Author: Ethan Lewis
Date Of Publication: Aug 2010
This text will “make one see something new [by granting] new eyes to see with,” as Ezra Pound remarked of Imagism. Still he soon dissociated himself from the movement he helped found, to which T. S. Eliot never belonged.
Why, then, study Pound and Eliot as Imagists? As the former phrased it, to offer “language to think in” regarding their shared premium on precision; and to explicate differing reasons for this emphasis. Pound plies accuracy to carve distinctions. By carving, he sought to delineate components of a model culture. Conversely, and paradoxically, severances renderable through apt language enabled Eliot to intuit a divine “amalgamation”—which would displace inevitable confusions among objects, and between subject and object: turmoil dramatized in Eliot’s early work.
A book focusing this opposition requires concrete manifestations.

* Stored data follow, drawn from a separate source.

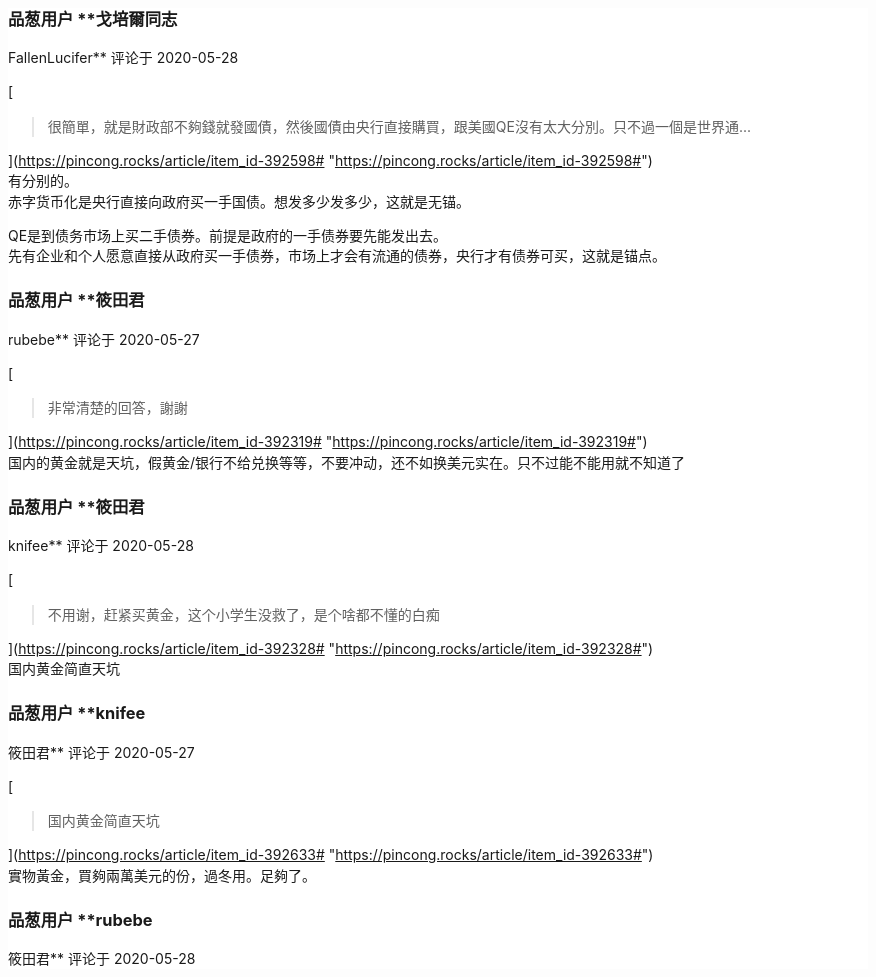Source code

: 

            
### 品葱用户 **戈培爾同志 
FallenLucifer** 评论于 2020-05-28
        
[

> 很簡單，就是財政部不夠錢就發國債，然後國債由央行直接購買，跟美國QE沒有太大分別。只不過一個是世界通...

](https://pincong.rocks/article/item_id-392598# "https://pincong.rocks/article/item_id-392598#")  
有分别的。  
赤字货币化是央行直接向政府买一手国债。想发多少发多少，这就是无锚。  
  
QE是到债务市场上买二手债券。前提是政府的一手债券要先能发出去。  
先有企业和个人愿意直接从政府买一手债券，市场上才会有流通的债券，央行才有债券可买，这就是锚点。
        


            
### 品葱用户 **筱田君 
rubebe** 评论于 2020-05-27
        
[

> 非常清楚的回答，謝謝

](https://pincong.rocks/article/item_id-392319# "https://pincong.rocks/article/item_id-392319#")  
国内的黄金就是天坑，假黄金/银行不给兑换等等，不要冲动，还不如换美元实在。只不过能不能用就不知道了
        


            
### 品葱用户 **筱田君 
knifee** 评论于 2020-05-28
        
[

> 不用谢，赶紧买黄金，这个小学生没救了，是个啥都不懂的白痴

](https://pincong.rocks/article/item_id-392328# "https://pincong.rocks/article/item_id-392328#")  
国内黄金简直天坑
        


            
### 品葱用户 **knifee 
筱田君** 评论于 2020-05-27
        
[

> 国内黄金简直天坑

](https://pincong.rocks/article/item_id-392633# "https://pincong.rocks/article/item_id-392633#")  
實物黃金，買夠兩萬美元的份，過冬用。足夠了。
        


            
### 品葱用户 **rubebe 
筱田君** 评论于 2020-05-28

Imagist poetics of the nineteen teens and twenties, as our authors understood it, informs exploring their disparate tendencies; and provides examples of that contrast.
Because they transcended it, Imagism initiates Pound’s and Eliot’s development. Poets wed to Imagism necessarily treat “small things” (Dasenbrock), due to their “poetic of stasis” (Kenner). Imagist techniques, however—presenting interactive “complexes”; creating illusions of spatio-temporal freedom—set the course for the Modernist long poem.
Our subjects extend a tradition, limned by several scholars, principally Sir Frank Kermode. Romantic Imag[ism] “animates ... the best writing between Coleridge and Blake ... and Pound and Eliot.” A parallel critical inheritance this study will humbly continue.
Ethan Lewis has taught Modern and Renaissance Literature at the University of Illinois-Springfield, USA, for sixteen years, since receiving his doctorate from Boston College (where he also taught and earned his baccalaureate). His works include a collaboration with Robert McGregor, Conundrums for the Long Week-End: England, Dorothy L. Sayers, and Lord Peter Wimsey (Kent State, 2000), which garnered the Mystery Writers of America Edgar Award for finest critical monograph of an author in that genre. Parts of Modernist Image have appeared in Paideuma: A Journal Devoted to Ezra Pound Scholarship, and he has contributed the chapter on Imagism in Ezra Pound: In Context (rev. ed.), edited by Ira Nadel (Cambridge University Press, forthcoming). Lewis has also published on Wallace Stevens and William Carlos Williams, and on Readings in Relation, pairing noted poets with little known artists. He plans to release the entire critical anthology of RR. He is currently working on Questions of Characters: Shakespeare’s and Our Own, a phenomenological inquiry.